> **Problem to solve**:
Turn the lines below into a JSON list of strings, one string per line, skipping blank lines and leaving out the picture.

[Stored dataset items]
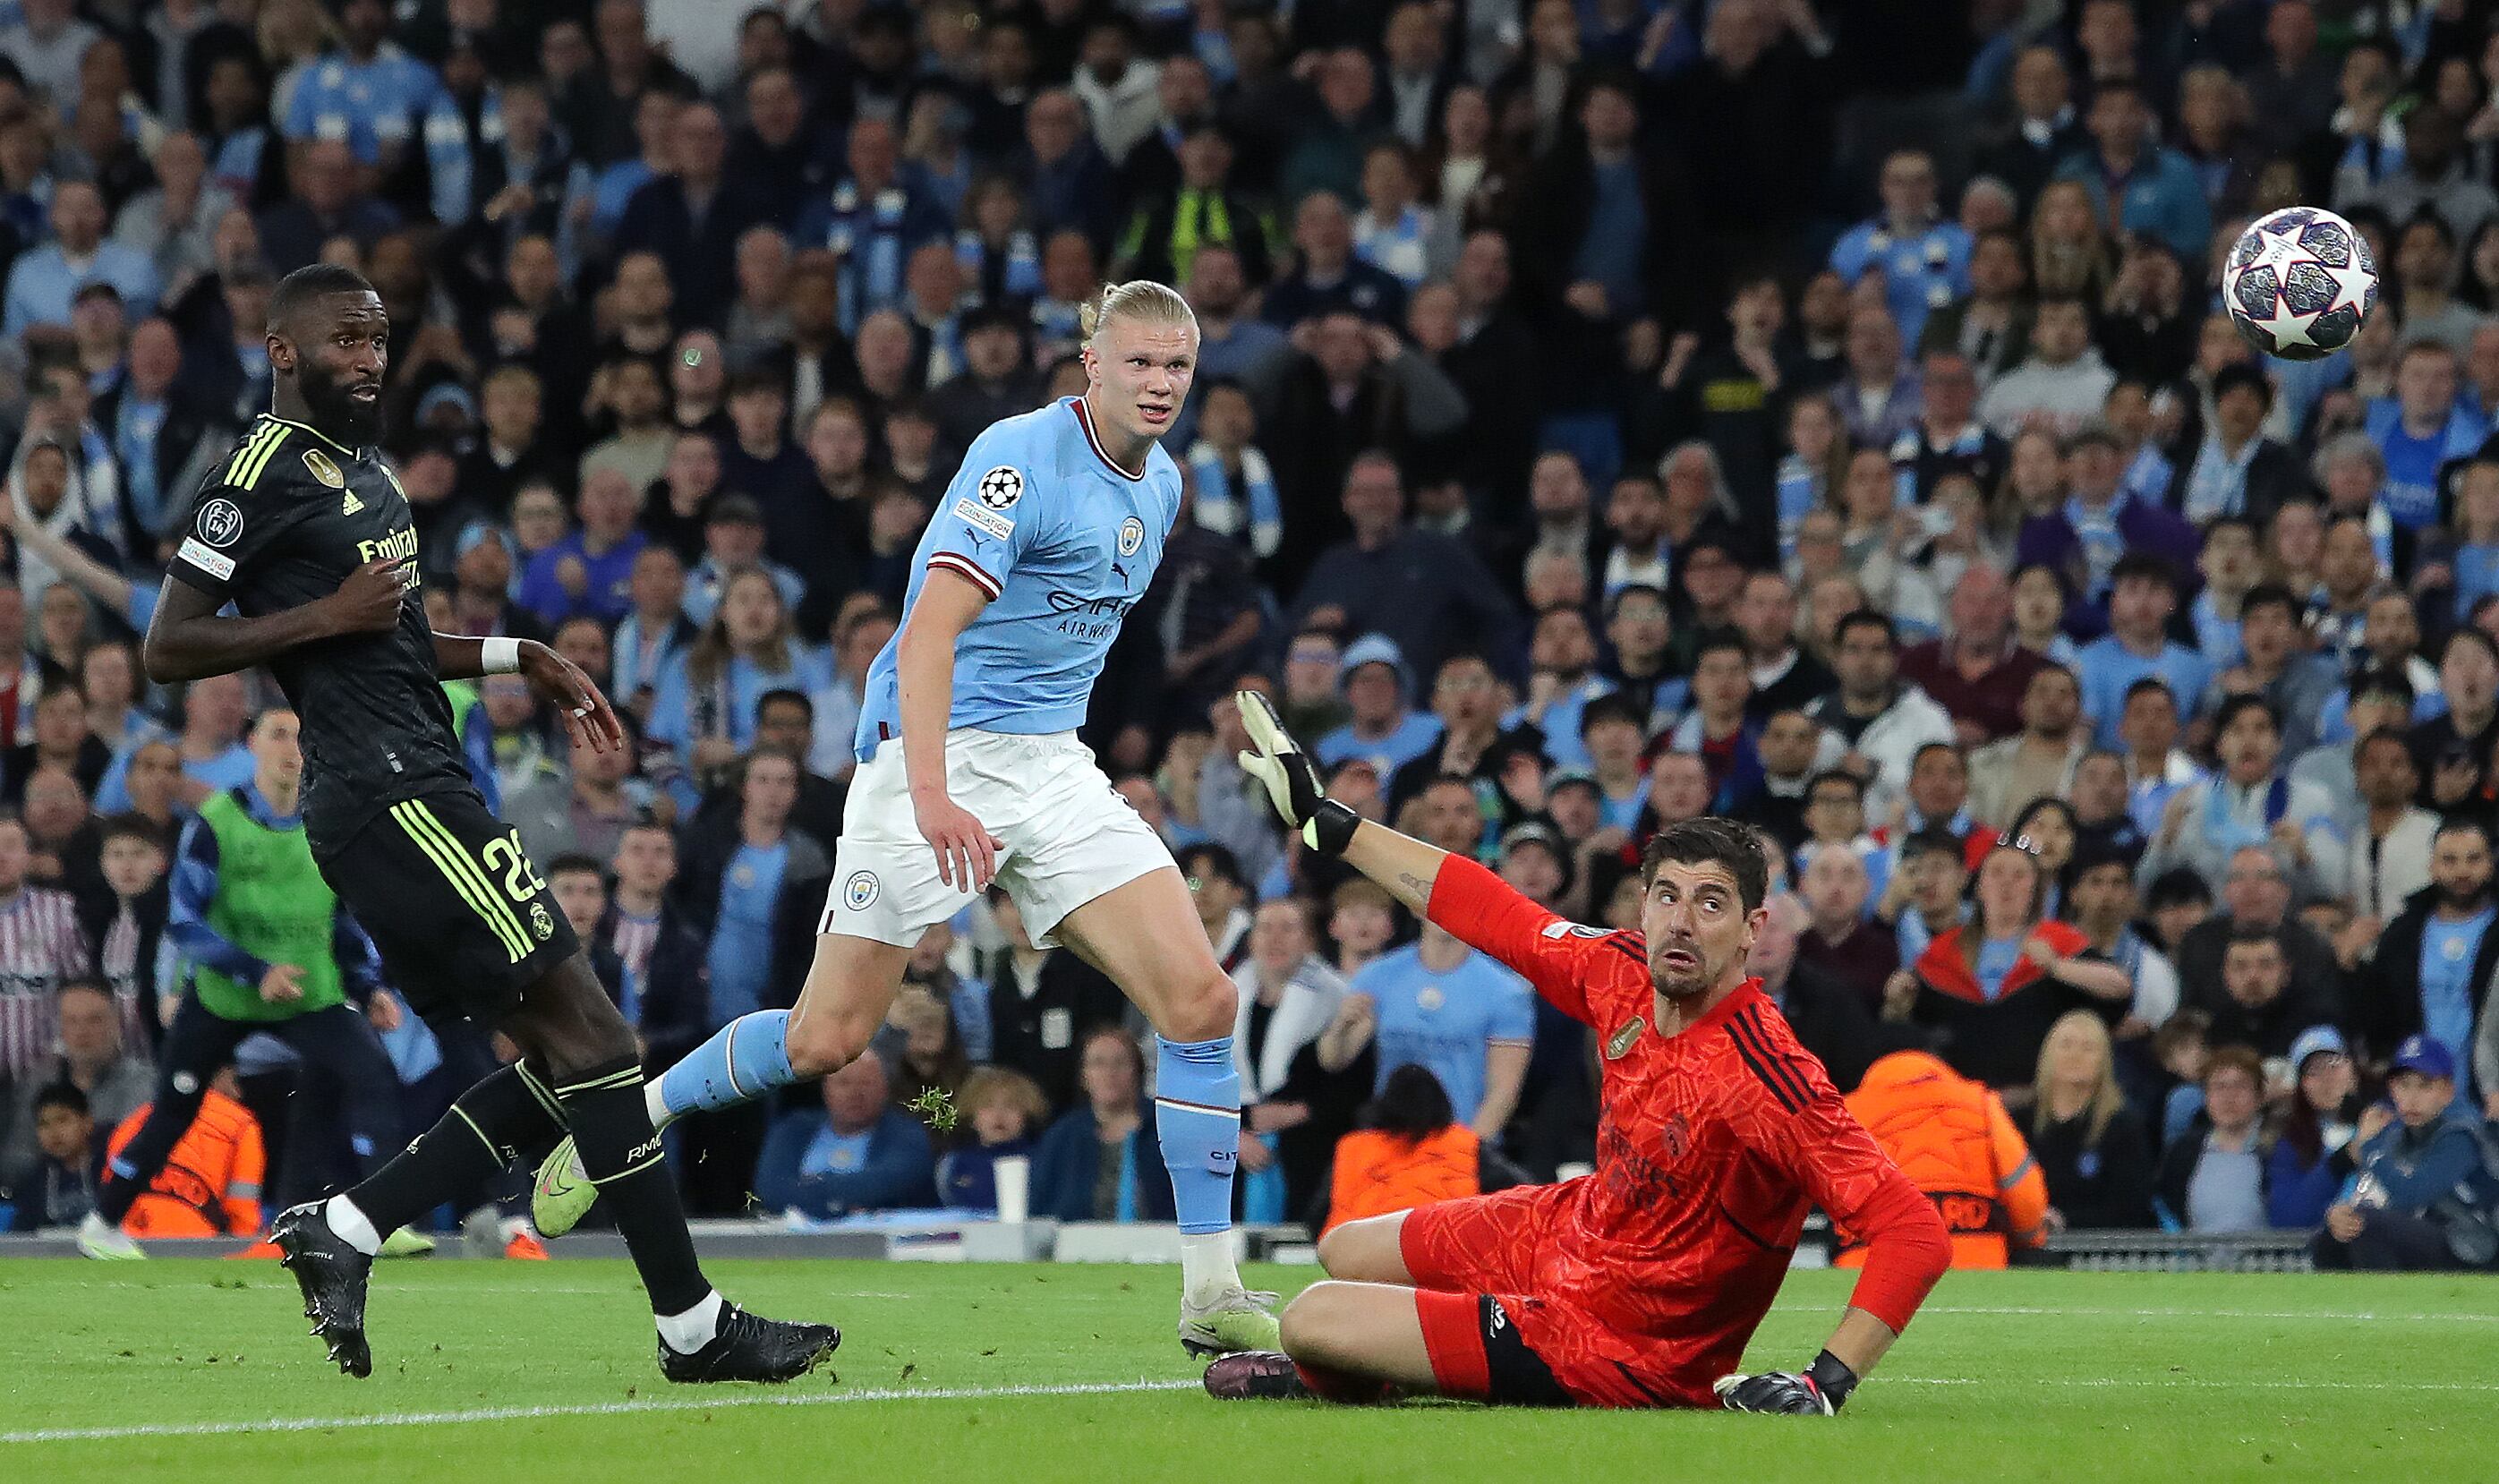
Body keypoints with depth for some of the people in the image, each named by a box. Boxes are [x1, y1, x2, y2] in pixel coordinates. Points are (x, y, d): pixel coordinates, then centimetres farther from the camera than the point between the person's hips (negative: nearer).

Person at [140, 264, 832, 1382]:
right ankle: (692, 1325, -9)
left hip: (417, 794, 10)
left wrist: (521, 659, 24)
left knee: (559, 1067, 6)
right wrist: (332, 615, -17)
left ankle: (342, 1232, 8)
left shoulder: (360, 471, 22)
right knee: (586, 1029, -11)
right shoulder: (263, 473, -8)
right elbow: (168, 647, -13)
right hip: (390, 795, -10)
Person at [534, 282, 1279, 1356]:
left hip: (1053, 768, 7)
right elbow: (931, 631, -25)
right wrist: (931, 793, -36)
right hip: (939, 750, -7)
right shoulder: (1021, 458, -16)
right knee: (827, 1039, -5)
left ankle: (1211, 1292, -4)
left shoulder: (1161, 483, 10)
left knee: (1200, 1000, -9)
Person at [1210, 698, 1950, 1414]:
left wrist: (1827, 1384, -41)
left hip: (1611, 1351, -7)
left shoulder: (1765, 1076, -34)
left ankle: (1342, 1377, 31)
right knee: (1343, 1252, 24)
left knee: (1311, 1322, -6)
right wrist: (1322, 818, 10)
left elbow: (1916, 1234, -36)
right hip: (1568, 1227, 7)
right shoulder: (1624, 973, -12)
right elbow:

> **Reply to the task**:
[
  "Body keypoints with depth for some of the people in the image, each named by a box. Boxes are [x1, y1, x2, y2] in pixel coordinates. Points are (x, y, d): pixel coordinates, then centimetres farther from the camera than the point between the person's hips (negative: nearer).",
  "Person at [140, 264, 832, 1382]:",
  "right ankle: (692, 1325, -9)",
  "left hip: (417, 794, 10)",
  "left wrist: (521, 659, 24)",
  "left knee: (559, 1067, 6)",
  "right wrist: (332, 615, -17)",
  "left ankle: (342, 1232, 8)",
  "left shoulder: (360, 471, 22)",
  "right knee: (586, 1029, -11)",
  "right shoulder: (263, 473, -8)",
  "right elbow: (168, 647, -13)",
  "right hip: (390, 795, -10)",
  "Person at [534, 282, 1279, 1356]:",
  "left hip: (1053, 768, 7)",
  "right elbow: (931, 631, -25)",
  "right wrist: (931, 793, -36)",
  "right hip: (939, 750, -7)",
  "right shoulder: (1021, 458, -16)",
  "right knee: (827, 1039, -5)",
  "left ankle: (1211, 1292, -4)",
  "left shoulder: (1161, 483, 10)",
  "left knee: (1200, 1000, -9)",
  "Person at [1210, 698, 1950, 1414]:",
  "left wrist: (1827, 1384, -41)",
  "left hip: (1611, 1351, -7)",
  "left shoulder: (1765, 1076, -34)",
  "left ankle: (1342, 1377, 31)",
  "right knee: (1343, 1252, 24)",
  "left knee: (1311, 1322, -6)",
  "right wrist: (1322, 818, 10)",
  "left elbow: (1916, 1234, -36)",
  "right hip: (1568, 1227, 7)",
  "right shoulder: (1624, 973, -12)",
  "right elbow:"
]